CARTE BLANCHE A ETIENNE GRANDCHAMPS, BOUQUINISTE
Je suis bouquiniste. Comme il m'est professionnellement recommandé d'en connaître un minimum sur tout, je parcours les premières lignes des bouquins que je suis amené à exposer dans mes vitrines et parfois - ce qui veut dire que cela ne m'arrive presque jamais - à vendre. En général, je me contente de lire les tables des matières en diagonale et de visionner distraitement les illus. Souvent rien que les illus...
Pour le reste, ma féconde imagination nourrit avec pittoresque le baratin du commerçant que je suis. S'il m'arrive de visiter les vestibules de livres aussi bizarres que des traités d'algèbre ou des traductions de grec ancien (je ne lis que les traductions), j'évite en général les ouvrages de politique.En cela, je ne dois pas, je pense, déroger à la norme de la plupart de mes contemporains, lassés par ce que la majorité des gens pensent de leurs politiciens, des chamailleurs lointains et bien portants dans des aréopages luxueux.
Ainsi, j'ai appris par le télétexte de la RTBF qu'un "SYNDICALISTE DE GAUCHE" - c'est un pléonasme majuscule- allait être lynché par ses pairs parce qu'il avait commis le sacrilège impardonnable de s'entretenir amicalement avec un ENNEMI JURE DE DROITE ! Je me suis alors souvenu d'une plaquette de 50 pages intitulée "LES LECONS D'UNE EMEUTE" , écrite en 1932 par un monsieur Jean BODART, député social-chrétien carolo pur jus. Il n'était pas dans mes intentions de la lire jusqu'au bout, ne souhaitant pas gaspiller le temps précieux que je souhaitais consacrer à la lecture d'un roman rigolo de Jonas Jonasson, auteur suédois apolitique.
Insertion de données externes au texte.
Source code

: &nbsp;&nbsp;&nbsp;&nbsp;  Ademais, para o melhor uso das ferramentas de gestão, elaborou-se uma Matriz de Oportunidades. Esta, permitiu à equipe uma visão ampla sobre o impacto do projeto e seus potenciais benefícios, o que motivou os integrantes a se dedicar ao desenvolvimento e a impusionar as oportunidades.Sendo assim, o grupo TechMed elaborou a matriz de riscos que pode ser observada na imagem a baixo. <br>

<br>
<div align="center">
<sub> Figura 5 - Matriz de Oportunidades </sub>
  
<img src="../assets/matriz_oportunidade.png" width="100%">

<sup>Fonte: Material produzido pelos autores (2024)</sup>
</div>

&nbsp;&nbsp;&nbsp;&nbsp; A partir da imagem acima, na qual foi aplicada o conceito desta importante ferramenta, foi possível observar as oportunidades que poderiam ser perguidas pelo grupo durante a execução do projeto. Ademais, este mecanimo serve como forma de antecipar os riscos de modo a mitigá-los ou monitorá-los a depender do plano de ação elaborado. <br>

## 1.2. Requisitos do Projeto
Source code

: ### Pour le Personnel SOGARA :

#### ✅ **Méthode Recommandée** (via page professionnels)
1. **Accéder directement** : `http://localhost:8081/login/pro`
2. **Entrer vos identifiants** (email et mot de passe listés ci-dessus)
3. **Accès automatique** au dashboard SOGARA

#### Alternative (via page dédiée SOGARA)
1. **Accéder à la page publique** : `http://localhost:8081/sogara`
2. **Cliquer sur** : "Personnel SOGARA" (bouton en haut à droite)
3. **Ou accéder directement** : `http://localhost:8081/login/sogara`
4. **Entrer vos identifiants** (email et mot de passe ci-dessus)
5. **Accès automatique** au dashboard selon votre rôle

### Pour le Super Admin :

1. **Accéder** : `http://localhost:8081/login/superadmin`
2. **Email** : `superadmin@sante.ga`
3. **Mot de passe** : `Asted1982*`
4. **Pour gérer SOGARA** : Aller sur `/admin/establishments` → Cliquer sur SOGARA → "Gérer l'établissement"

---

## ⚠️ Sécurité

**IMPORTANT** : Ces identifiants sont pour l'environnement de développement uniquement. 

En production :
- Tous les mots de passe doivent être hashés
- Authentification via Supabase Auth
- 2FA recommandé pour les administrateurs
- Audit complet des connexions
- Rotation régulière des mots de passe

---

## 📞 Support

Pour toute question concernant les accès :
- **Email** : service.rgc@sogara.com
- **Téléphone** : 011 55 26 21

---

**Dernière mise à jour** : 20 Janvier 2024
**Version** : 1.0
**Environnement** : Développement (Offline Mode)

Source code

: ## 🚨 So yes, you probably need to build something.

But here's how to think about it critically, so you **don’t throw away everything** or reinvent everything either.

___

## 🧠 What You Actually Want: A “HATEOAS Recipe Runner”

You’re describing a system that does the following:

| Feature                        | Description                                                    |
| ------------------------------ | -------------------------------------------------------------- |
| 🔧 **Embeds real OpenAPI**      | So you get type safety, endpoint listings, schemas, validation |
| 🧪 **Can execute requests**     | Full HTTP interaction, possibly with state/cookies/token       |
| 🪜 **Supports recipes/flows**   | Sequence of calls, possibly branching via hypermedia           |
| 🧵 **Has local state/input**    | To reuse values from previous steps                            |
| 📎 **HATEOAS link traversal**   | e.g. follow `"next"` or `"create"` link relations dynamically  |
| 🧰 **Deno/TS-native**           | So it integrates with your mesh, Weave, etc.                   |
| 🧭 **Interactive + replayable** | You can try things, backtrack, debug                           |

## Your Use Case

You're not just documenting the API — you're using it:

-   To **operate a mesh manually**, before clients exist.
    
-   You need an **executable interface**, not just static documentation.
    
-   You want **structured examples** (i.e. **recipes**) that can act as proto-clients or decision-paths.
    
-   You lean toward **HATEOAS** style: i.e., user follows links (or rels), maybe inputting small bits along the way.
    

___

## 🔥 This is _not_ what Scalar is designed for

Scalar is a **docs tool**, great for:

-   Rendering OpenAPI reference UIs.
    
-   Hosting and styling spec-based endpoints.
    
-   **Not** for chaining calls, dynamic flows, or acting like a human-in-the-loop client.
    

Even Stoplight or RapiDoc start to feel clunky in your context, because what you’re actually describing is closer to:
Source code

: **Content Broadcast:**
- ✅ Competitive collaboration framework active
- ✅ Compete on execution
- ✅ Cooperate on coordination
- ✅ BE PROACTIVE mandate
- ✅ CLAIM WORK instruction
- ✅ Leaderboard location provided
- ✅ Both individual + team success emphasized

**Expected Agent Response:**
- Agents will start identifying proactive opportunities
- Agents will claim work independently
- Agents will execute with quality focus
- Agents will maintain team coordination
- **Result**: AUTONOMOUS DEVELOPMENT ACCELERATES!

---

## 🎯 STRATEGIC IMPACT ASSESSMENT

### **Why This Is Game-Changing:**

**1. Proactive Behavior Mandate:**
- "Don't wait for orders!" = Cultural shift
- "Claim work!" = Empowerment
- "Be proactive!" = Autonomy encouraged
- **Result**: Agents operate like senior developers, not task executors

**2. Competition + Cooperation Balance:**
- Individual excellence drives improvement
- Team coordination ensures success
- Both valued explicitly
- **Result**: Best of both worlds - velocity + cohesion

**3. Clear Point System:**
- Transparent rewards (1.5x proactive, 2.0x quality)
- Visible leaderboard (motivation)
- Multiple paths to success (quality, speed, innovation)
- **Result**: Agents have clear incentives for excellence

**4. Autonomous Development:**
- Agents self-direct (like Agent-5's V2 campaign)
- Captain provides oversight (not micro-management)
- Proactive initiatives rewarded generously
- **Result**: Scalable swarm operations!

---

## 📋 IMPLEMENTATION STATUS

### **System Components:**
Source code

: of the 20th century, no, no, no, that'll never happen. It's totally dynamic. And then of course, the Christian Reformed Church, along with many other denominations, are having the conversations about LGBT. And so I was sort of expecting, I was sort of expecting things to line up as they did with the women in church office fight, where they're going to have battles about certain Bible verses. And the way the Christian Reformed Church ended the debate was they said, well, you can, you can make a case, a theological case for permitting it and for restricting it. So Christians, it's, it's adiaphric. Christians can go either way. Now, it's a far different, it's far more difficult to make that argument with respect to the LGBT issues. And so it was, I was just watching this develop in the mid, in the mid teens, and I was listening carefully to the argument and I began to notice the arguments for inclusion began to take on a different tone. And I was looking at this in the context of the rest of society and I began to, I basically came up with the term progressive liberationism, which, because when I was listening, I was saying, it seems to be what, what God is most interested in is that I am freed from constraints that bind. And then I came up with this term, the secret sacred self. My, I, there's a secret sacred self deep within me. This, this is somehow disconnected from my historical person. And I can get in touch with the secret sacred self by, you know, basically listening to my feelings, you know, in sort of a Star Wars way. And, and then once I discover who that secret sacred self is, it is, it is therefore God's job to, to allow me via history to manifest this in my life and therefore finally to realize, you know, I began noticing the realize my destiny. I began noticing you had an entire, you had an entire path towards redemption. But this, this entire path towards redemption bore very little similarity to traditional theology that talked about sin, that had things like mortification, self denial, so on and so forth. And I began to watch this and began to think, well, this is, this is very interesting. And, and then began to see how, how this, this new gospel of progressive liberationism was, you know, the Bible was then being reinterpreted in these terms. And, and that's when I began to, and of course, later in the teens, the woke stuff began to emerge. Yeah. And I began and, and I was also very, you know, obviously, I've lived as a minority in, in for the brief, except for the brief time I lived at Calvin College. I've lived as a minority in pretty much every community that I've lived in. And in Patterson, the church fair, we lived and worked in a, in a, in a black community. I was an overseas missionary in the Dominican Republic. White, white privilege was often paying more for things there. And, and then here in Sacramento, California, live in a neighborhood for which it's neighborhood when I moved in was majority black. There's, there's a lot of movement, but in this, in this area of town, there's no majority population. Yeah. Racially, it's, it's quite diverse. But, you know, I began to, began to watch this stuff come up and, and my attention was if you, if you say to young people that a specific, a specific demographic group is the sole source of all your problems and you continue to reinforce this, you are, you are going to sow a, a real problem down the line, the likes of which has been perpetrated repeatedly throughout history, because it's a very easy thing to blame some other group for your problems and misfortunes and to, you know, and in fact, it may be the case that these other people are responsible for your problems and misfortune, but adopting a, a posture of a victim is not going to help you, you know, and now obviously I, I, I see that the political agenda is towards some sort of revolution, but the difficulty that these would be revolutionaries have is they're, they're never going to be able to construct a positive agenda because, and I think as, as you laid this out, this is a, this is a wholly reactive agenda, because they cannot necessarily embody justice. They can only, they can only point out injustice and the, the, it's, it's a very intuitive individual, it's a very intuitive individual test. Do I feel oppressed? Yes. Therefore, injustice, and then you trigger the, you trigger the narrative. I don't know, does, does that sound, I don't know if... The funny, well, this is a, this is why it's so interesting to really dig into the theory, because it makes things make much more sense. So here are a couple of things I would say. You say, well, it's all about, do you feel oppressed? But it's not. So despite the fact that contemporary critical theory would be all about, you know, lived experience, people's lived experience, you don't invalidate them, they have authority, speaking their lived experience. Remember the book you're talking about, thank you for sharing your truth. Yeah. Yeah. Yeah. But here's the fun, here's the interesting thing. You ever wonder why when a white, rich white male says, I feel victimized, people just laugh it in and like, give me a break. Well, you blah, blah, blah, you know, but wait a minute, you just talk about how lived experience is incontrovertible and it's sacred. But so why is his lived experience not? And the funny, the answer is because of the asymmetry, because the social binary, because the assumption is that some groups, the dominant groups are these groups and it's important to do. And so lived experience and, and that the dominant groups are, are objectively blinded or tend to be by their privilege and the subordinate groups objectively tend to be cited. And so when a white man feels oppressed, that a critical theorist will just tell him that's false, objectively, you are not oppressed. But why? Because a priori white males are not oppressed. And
Cela m'intéressait juste comme carolo de savoir ce qui s'était passé dans les rues de ma ville lors des grandes grèves ouvrières de 1932.
Quelle était cette fameuse leçon ? Les dix premières pages de l'article de Mr Bodart allaient me suffire, pensais-je. Elles décrivaient l'embrasement, les piquets de grève, les pillages des meutes ouvrières, les charges de cavalerie dans la rue Charles II, les arrestations, le désarroi, les morts, les craintes des riches bruxellois face à la jacquerie carolorégienne, etc .
Pour mémoire, la grande crise boursière de 1929 avait déstabilisé l'économie mondiale, évaporé quelques coupons dans les portefeuilles boursiers des capitalistes, exacerbé les rapports bien plus conflictuels à l'époque que de nos jours entre les patrons et leurs ouvriers. Les uns étaient moins riches d'un chouya, les autres mouraient de faim. On va toucher au prix du pain comme en 1789 ! Vive la Révolution ! Osez Affamer les enfants d'un ouvrier, son épouse vous arrachera les yeux ! Quand les gros maigrissent les maigres meurent ! Etc, tels étaient les slogans repris sur les tracts de la grève. Personne n'avait considéré à sa juste mesure la détresse et le sentiment d'abandon des masses laborieuses. Plus grave, les ouvriers se sentaient trahis par leurs propres délégués syndicaux, chrétiens et socialistes, ceux-là mêmes à qui ils avaient confié la mission sacrée de les défendre à Bruxelles, et qui, pensaient-ils, manoeuvraient en coulisse et en cochons de traîtres pour que la casse soit amortie au détriment des petites paies.